The approach centers on spatio-temporal understanding rather than static image recognition. The idea is to train agents that can infer physics, navigate cluttered spaces, and anticipate the consequences of actions as viewed through a human-like camera perspective. This data-rich, behaviorally diverse corpus enables researchers to cultivate agents that can predict what happens next in a scene, a key capability for robotic control, drone navigation, and complex simulations.
From Gaming Worlds to Real-World Robots and Drones
General Intuition plans to apply its trained agents to both entertainment and practical scenarios. In games, the bots and non-player characters (NPCs) could deliver more varied, adaptive experiences beyond deterministic behavior. In real-world contexts, the team envisions agents that can operate in robotics, autonomous vehicles, and search-and-rescue drones—domains where manual data collection is dangerous, expensive, or impractical. The company emphasizes that its models learn through visual input alone, with agents moving by following controller-like actions that resemble how a human would navigate an environment. This alignment with human perception may ease transfer to physical systems that are typically controlled via hand-held devices or remote controllers.
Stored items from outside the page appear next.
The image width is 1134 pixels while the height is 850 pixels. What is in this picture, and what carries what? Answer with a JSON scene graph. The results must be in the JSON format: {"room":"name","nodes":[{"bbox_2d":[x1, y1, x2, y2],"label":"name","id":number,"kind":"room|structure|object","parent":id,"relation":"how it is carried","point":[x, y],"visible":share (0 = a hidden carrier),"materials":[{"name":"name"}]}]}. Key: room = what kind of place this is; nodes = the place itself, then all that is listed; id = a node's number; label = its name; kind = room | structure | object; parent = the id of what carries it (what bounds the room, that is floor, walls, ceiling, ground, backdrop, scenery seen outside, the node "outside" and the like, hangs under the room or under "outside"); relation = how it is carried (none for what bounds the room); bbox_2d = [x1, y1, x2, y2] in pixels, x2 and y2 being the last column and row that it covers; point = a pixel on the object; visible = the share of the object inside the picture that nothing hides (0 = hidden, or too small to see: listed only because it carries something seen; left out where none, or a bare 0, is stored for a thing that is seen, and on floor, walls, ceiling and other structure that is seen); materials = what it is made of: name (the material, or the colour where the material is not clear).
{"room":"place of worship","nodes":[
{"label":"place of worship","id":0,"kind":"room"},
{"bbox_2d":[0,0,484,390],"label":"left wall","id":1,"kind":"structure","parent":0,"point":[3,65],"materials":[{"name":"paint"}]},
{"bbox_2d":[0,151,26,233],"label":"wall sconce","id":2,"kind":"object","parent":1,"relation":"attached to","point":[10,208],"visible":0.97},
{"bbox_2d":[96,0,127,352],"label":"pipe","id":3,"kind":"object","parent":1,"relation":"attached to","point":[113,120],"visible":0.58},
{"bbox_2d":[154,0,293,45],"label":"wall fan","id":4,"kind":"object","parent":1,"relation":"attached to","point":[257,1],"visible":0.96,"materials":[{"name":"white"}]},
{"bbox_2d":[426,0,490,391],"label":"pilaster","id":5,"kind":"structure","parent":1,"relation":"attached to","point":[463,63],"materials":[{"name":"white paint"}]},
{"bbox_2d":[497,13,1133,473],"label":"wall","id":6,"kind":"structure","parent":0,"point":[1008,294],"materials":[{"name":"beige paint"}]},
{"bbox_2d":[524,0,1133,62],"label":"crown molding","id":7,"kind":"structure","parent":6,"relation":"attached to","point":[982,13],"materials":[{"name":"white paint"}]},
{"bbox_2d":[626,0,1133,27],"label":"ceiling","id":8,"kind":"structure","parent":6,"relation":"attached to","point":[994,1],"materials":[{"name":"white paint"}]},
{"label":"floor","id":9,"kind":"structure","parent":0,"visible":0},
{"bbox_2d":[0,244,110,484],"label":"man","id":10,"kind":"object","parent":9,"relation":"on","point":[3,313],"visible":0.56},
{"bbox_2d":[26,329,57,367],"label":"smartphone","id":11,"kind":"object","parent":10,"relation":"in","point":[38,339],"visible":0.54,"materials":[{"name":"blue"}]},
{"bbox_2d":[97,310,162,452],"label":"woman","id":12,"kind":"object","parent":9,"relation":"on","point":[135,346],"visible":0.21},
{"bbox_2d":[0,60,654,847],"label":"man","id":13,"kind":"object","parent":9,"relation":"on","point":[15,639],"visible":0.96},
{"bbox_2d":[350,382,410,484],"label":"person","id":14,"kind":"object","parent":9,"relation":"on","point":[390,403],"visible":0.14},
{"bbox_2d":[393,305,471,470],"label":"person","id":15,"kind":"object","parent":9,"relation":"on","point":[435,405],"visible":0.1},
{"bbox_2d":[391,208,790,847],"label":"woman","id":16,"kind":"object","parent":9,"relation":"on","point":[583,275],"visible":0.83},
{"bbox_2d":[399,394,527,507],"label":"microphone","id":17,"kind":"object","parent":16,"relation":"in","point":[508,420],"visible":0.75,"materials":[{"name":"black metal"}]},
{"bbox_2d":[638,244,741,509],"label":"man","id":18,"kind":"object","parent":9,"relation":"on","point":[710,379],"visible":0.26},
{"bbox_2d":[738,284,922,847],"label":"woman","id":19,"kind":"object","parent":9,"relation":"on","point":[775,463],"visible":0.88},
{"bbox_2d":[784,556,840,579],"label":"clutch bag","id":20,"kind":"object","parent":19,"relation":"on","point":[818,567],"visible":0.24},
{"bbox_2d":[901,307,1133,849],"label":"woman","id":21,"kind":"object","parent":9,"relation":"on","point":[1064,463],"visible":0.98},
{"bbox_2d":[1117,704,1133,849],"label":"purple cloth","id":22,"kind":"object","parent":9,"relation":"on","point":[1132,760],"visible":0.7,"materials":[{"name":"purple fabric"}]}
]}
Two Milestones on the Horizon
General Intuition has outlined two near-term goals. First, it aims to generate new simulated worlds to train and stress-test agents, ensuring the models encounter a broad spectrum of spatial scenarios. Second, the company intends to advance autonomous navigation in entirely unfamiliar physical environments, pushing beyond the boundaries of training data. These steps are designed to demonstrate robust generalization, a critical hurdle in the race toward artificial general intelligence (AGI).
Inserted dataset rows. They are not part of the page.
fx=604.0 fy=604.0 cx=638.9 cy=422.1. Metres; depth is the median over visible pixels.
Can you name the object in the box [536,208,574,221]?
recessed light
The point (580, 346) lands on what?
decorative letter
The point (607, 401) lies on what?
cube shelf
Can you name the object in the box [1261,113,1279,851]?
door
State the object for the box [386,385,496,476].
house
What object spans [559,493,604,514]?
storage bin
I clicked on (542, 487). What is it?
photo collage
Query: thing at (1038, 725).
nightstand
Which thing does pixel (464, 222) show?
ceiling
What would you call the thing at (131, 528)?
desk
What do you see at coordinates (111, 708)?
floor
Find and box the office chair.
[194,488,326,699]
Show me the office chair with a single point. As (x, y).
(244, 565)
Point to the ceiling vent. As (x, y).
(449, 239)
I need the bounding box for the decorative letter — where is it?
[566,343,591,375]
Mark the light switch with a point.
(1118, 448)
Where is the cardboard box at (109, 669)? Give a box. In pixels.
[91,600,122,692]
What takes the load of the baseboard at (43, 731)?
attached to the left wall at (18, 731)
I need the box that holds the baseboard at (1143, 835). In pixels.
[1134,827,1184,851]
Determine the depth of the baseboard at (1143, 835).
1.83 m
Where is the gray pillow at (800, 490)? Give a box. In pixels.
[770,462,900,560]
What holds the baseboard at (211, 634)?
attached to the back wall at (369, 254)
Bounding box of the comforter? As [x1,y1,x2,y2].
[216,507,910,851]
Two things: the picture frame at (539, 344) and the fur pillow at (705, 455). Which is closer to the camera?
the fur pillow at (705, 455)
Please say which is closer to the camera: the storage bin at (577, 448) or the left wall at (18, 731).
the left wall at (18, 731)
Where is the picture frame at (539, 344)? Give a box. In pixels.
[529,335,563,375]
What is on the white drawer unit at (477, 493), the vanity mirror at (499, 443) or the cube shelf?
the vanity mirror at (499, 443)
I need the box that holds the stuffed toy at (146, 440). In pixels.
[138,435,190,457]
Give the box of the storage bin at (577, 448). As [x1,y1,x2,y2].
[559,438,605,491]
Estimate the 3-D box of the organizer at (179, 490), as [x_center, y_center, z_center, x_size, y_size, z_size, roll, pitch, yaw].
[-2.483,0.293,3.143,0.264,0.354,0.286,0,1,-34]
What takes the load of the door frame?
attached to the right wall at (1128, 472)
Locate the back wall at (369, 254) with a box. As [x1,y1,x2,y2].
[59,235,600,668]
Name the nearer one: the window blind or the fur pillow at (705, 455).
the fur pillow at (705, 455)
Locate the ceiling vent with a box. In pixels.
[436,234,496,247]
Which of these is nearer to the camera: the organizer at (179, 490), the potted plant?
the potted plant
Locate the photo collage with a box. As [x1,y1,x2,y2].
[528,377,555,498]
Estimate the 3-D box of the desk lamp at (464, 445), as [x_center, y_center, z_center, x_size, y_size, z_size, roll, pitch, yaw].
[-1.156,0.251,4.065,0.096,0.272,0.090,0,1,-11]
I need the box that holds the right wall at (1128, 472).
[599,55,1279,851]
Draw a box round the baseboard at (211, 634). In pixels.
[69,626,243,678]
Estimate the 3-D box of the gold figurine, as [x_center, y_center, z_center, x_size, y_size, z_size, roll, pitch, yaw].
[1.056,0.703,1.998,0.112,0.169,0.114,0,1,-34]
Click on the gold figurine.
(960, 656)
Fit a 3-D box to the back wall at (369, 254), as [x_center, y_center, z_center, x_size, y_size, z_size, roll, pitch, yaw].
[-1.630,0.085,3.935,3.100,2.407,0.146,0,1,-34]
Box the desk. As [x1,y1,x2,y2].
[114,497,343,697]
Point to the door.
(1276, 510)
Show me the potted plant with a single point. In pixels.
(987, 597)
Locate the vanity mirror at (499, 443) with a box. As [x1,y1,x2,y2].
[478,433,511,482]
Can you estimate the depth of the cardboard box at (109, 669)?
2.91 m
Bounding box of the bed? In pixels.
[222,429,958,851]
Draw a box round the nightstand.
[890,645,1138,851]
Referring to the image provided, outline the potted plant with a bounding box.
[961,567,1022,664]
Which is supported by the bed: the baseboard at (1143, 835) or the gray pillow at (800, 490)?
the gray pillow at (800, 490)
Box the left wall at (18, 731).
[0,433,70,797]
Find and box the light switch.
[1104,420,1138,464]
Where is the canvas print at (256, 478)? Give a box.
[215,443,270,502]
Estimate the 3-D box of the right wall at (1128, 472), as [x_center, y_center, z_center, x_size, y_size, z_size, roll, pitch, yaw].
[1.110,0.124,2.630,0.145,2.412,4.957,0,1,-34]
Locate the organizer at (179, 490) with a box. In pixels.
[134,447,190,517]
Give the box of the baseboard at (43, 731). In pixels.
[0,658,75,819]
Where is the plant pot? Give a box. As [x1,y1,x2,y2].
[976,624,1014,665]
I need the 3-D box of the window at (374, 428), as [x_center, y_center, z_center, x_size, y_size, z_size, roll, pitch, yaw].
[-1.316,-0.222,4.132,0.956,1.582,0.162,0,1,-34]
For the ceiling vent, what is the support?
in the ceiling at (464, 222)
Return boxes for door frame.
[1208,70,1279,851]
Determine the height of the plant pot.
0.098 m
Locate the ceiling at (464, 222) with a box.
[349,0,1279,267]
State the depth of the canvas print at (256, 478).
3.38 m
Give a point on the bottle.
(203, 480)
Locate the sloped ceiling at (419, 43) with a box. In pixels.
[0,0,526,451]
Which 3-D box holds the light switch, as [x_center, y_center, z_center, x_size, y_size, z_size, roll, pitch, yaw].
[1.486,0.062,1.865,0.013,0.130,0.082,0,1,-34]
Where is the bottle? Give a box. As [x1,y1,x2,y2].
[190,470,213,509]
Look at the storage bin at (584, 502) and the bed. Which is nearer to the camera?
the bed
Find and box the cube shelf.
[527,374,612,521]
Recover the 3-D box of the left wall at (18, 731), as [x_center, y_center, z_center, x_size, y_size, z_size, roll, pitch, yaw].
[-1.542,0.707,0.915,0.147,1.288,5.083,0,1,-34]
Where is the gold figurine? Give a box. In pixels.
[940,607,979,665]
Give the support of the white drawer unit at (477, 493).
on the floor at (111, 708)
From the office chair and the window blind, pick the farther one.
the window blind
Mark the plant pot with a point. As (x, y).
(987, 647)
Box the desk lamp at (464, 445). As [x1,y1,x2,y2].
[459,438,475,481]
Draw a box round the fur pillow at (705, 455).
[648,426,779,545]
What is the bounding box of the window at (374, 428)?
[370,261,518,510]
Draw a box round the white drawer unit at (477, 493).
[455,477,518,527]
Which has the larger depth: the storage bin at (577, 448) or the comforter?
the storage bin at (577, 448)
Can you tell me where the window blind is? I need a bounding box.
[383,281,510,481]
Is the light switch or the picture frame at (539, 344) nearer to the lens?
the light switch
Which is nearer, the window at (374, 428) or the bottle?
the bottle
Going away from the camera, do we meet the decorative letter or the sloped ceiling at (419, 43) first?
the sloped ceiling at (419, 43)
A Distinctive Path in the World of AI Models
Unlike peers that focus primarily on building and selling comprehensive world models, General Intuition is pursuing applications that sidestep copyright concerns while still delivering powerful agent behavior. While players and developers create the data, the team argues that “the goal is not to produce models that compete with game developers.” Instead, the focus is on enabling smarter bots and NPCs that adapt to a range of difficulties and play styles, thereby improving engagement and retention in gaming contexts and expanding utility in real-world robotics and navigation tasks.
Moritz Baier-Lentz, a founding member and partner at Lightspeed Ventures, stresses the practical payoff: a scalable, adaptable bot capable of maintaining a fair challenge in diverse situations. “It’s not compelling to create a god bot that beats everyone, but if you can scale gradually and fill in liquidity for any player situation so that their win rate is always around 50%, that will maximize engagement and retention.”
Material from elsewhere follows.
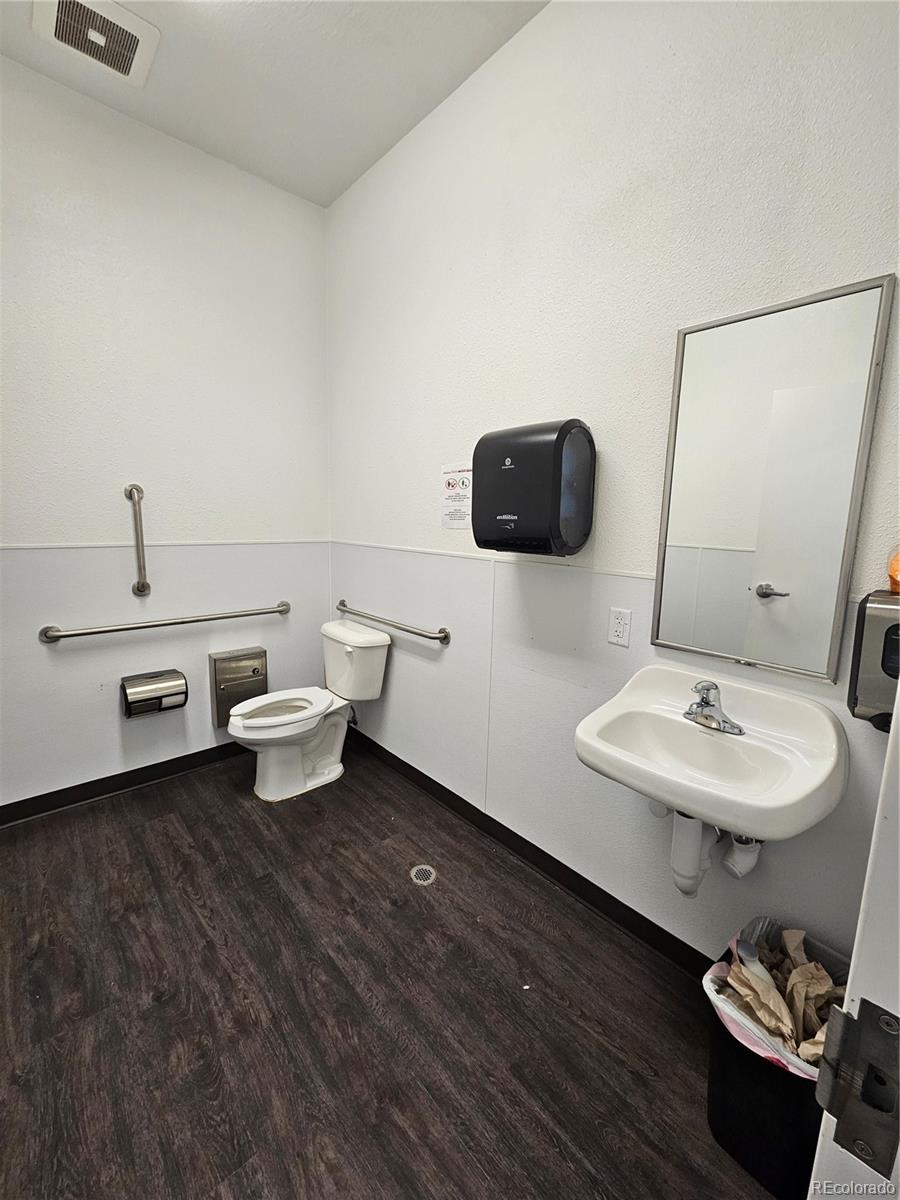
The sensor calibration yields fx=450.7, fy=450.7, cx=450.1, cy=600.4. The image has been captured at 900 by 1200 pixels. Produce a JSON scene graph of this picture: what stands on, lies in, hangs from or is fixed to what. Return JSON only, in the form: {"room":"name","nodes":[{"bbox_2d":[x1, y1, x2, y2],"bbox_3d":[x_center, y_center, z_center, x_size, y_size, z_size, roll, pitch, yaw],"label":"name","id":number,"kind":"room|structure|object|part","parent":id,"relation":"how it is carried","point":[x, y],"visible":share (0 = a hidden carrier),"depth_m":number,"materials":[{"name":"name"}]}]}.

Founding Vision and AGI Implications
CEO Pim de Witte brings humanitarian experience to the venture, shaping a mission that includes search-and-rescue drones capable of navigating unfamiliar spaces where GPS may fail. The company positions spatial-temporal reasoning as a critical ingredient in the broader pursuit of AGI, arguing that language models alone cannot capture the intuitive sense of space and motion that humans rely on daily. “As humans, we create text to describe what’s going on in our world, but in doing so, you lose a lot of information,” de Witte notes. The hope is that grounding AI agents in visual, action-based data will complement language-driven systems and accelerate a more generalizable form of intelligence.
Funding and Forward Momentum
The seed round, totaling $133.7 million, was led by Khosla Ventures and General Catalyst with participation from Raine. The sizable investment underscores investor confidence in the potential of spatial-temporal training data drawn from gaming videos and the team’s ability to translate that into practical agents for both virtual and real environments.
As General Intuition begins to scale its research and engineering teams, industry watchers will be watching to see whether spatial-temporal grounding in gaming footage can deliver durable advantages in both simulated worlds and the physical one, marking a meaningful step toward AGI that can reason about space, time, and action in a human-like way.